I have drawn picture after picture in these last ten months and I cannot believe how much I have learned about myself through the pictures that I draw.
Amy taught me to breathe.
The first time we did a breathing exercise together, I yawned at least a hundred times. Yawns get a lot of oxygen into your system. I was really low on healthy air when I first started. Now I can slow down within just a few breaths.
Amy reminded me about how much I love to sit and be.
Through her encouragement, I created a space just for me in my home. It’s in the corner of my bedroom and has a comfy chair, an ottoman and a lamp. The second I sit there, I feel at peace.
Amy taught me about true self-care.
I always thought self-care was doing something special, out of the ordinary, that usually cost money.

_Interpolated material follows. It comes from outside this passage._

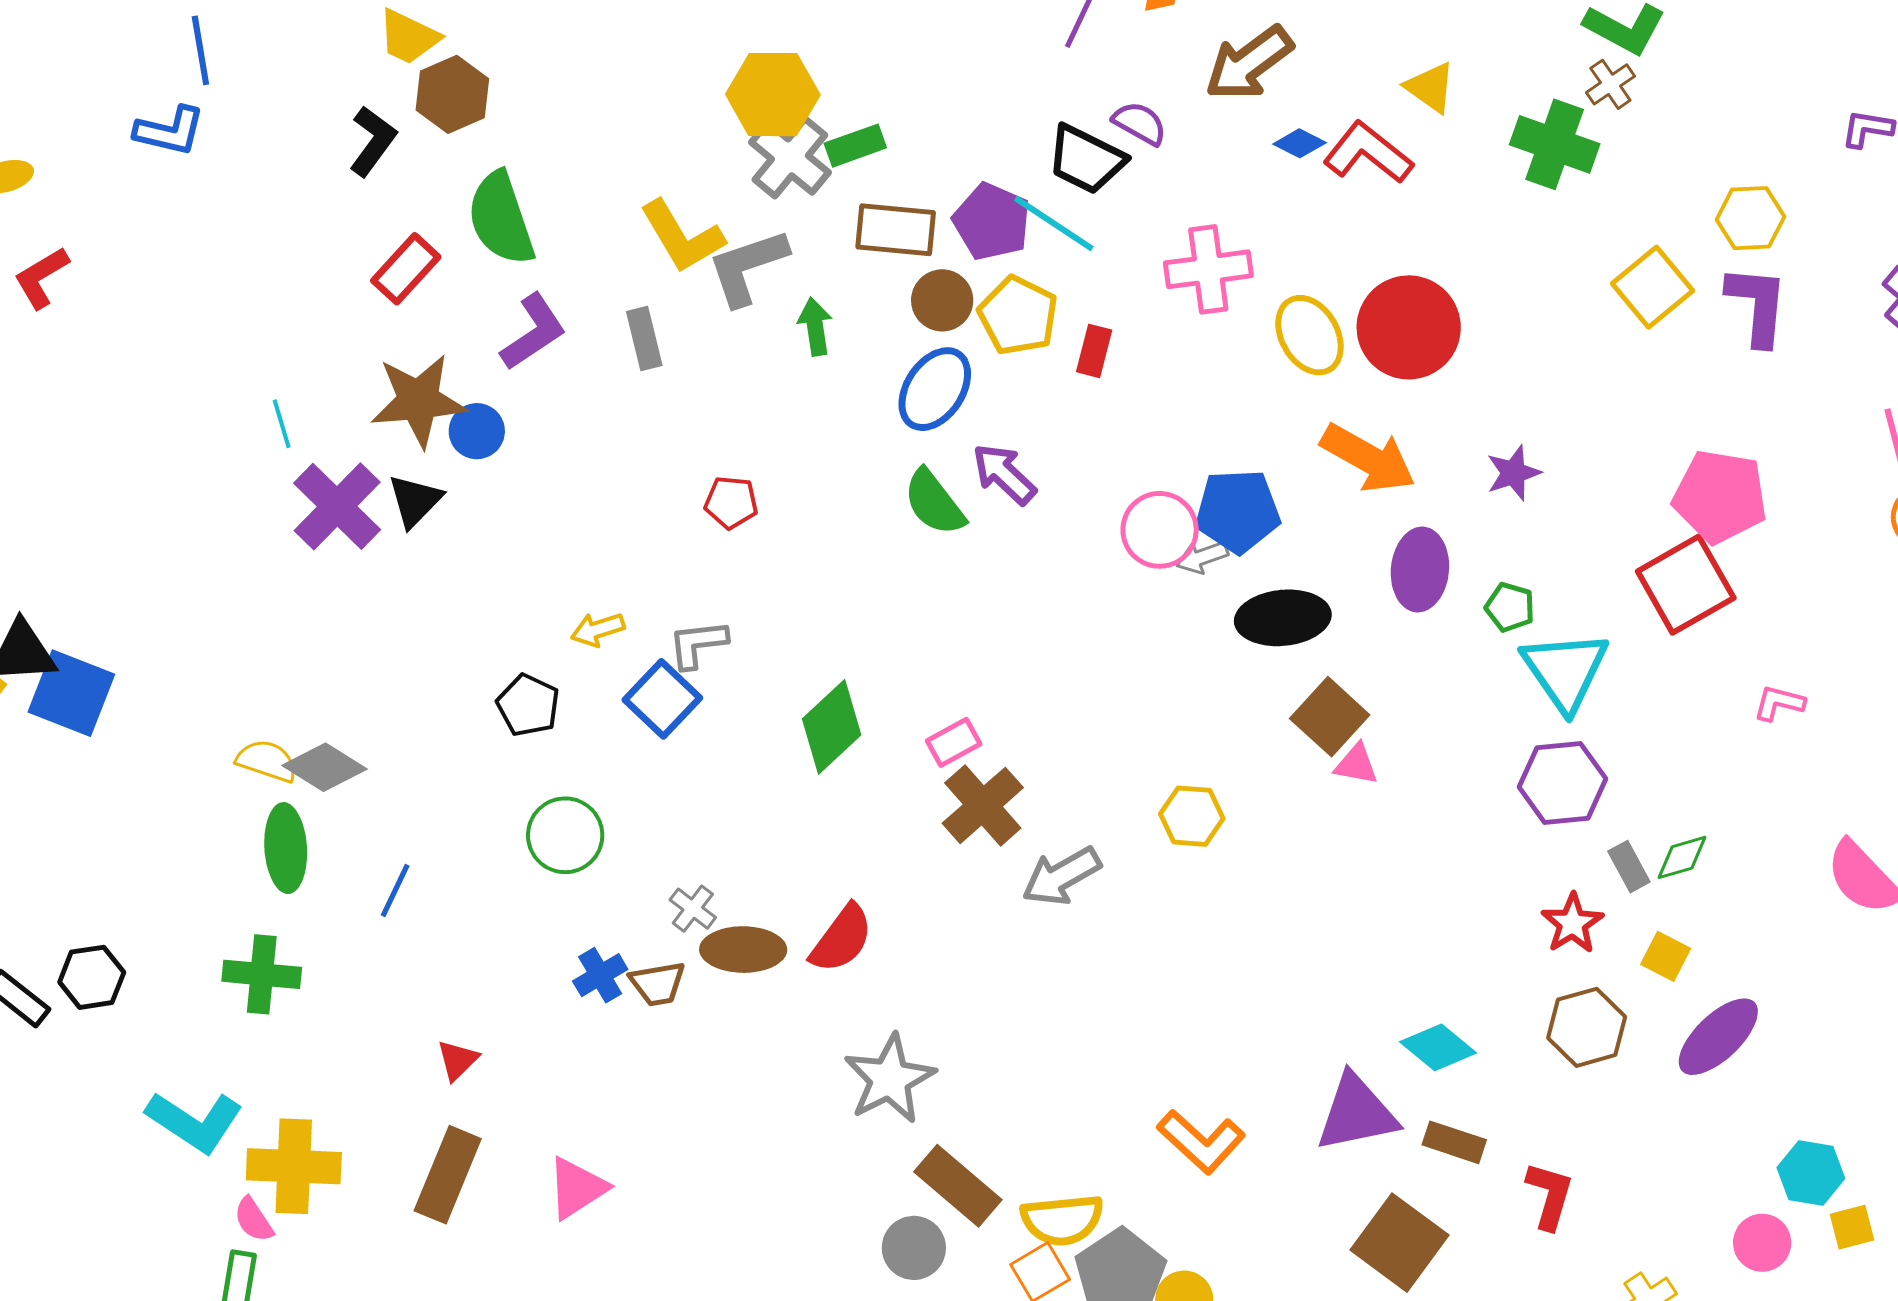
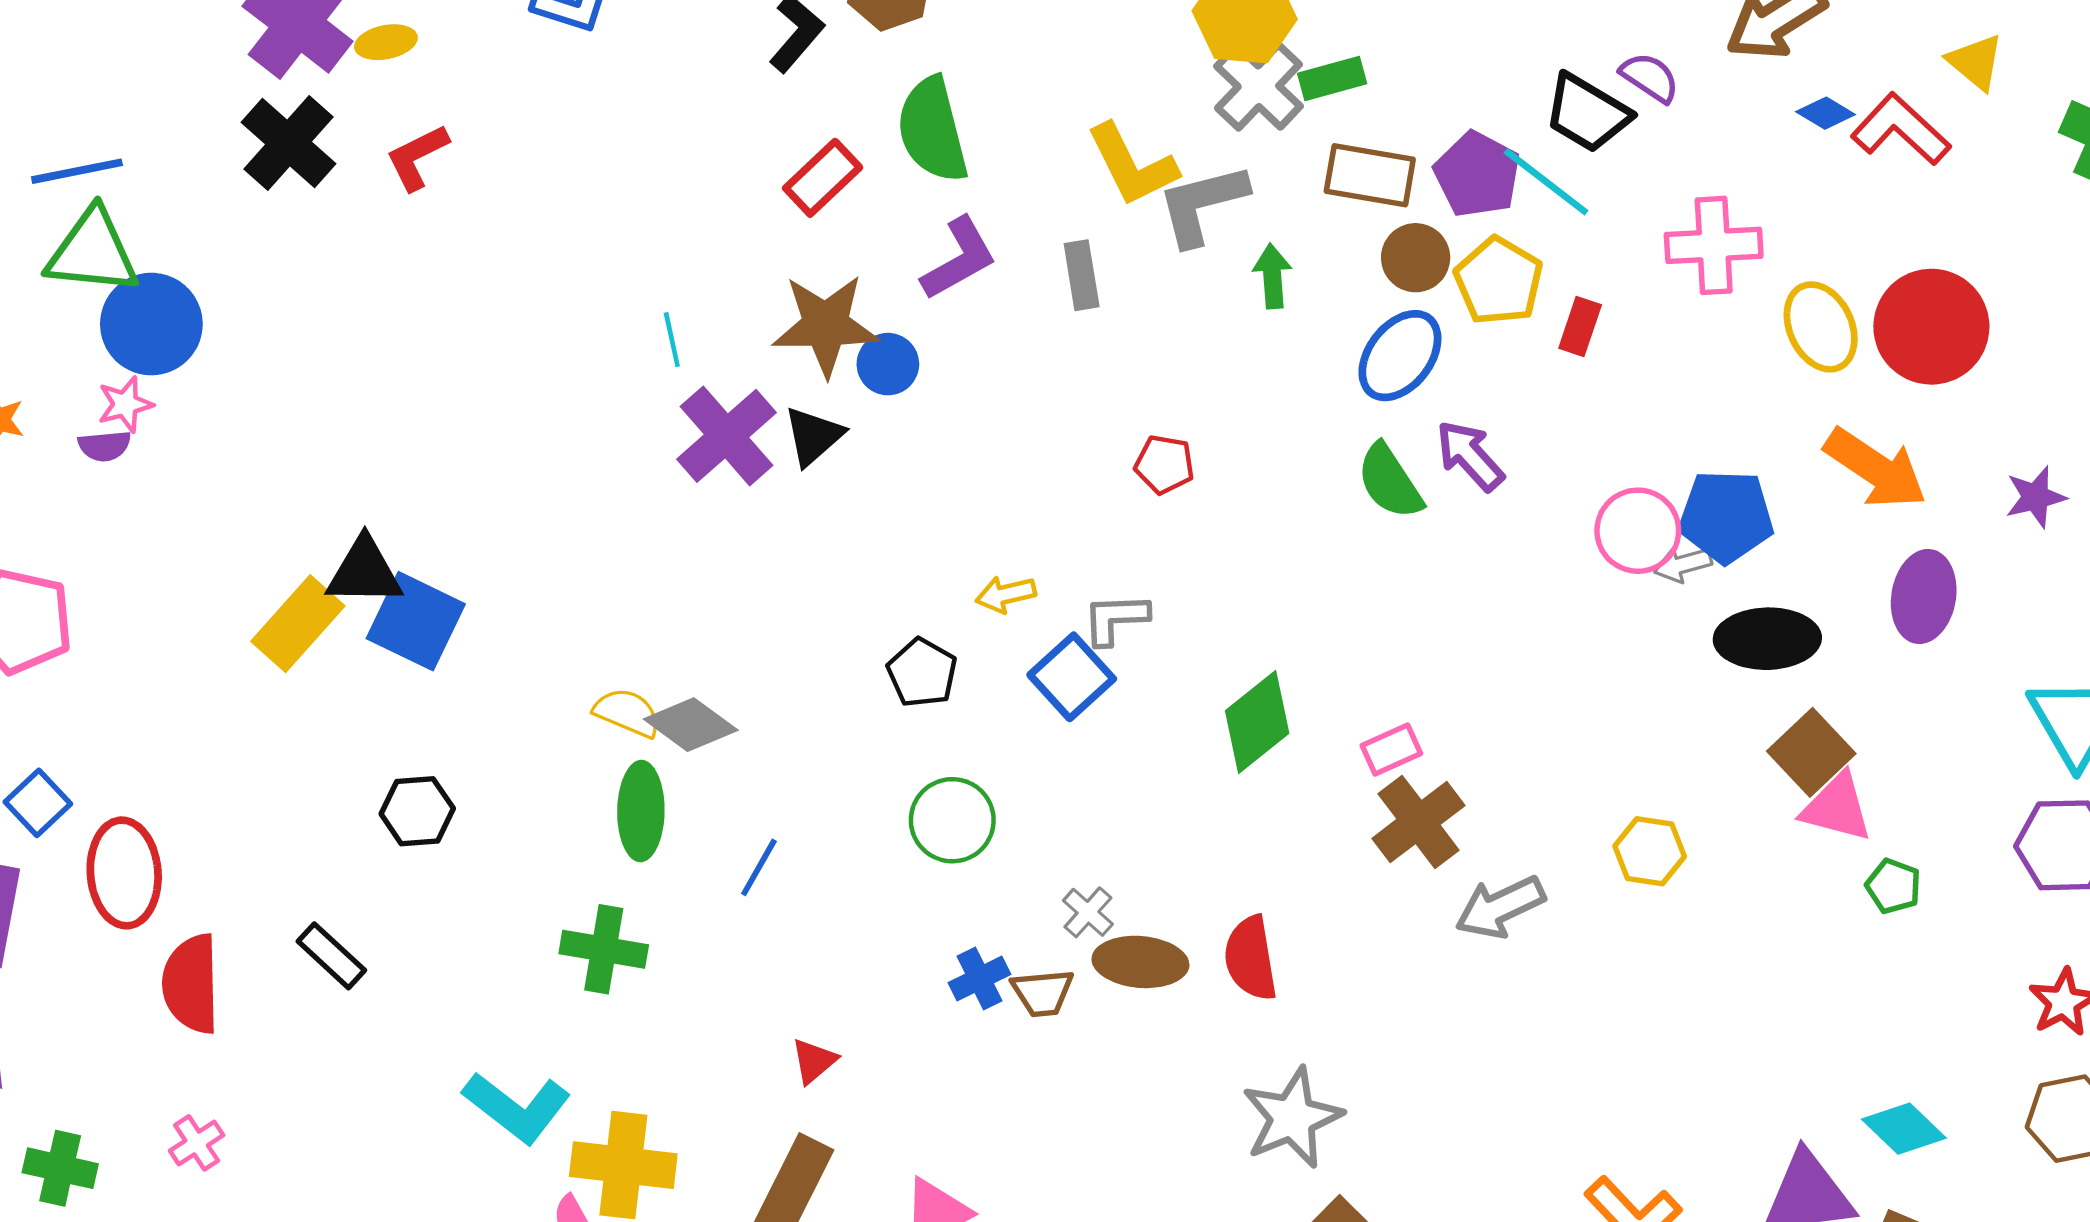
green pentagon: (1510, 607) -> (1893, 886), moved
pink triangle: (1356, 764) -> (1837, 808), size x1.5
red semicircle: (842, 939) -> (1251, 958), turned 130
black hexagon: (92, 977) -> (417, 811), moved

True self-care is taking time to breathe, eating on a regular schedule, paying attention to what my body is telling me, going for a walk, getting a hug. Self care is asking for what you need, even from yourself.
I remember when I decided to start walking to reduce stress. I had downloaded that couch to 5k plan, which of course is very rigorous. Amy said, ‘Let’s start with a ten minute walk twice a week.’ I was pissed! She explained that I needed to learn to be gentle to myself, to walk because I enjoyed it. She didn’t want me to become a slave to what started out as fun self-care.
Amy helped bring out the girl in the bandana.
Finally, Amy says that life is like a stained glass window.
God takes all of our broken bits and puts it together into a beautiful work of art that will bless others. I have many broken bits, and only can hope Amy is right about this. 🙂
Your piece in my stained glass window will be bright green and shaped like a circle. You showed me that God will shine brightly through my broken places, and others will be healed as they see what God has done in me. I am going to continue this journey we started together so that can come true.
I love you.
Thank you from the bottom of my healing heart.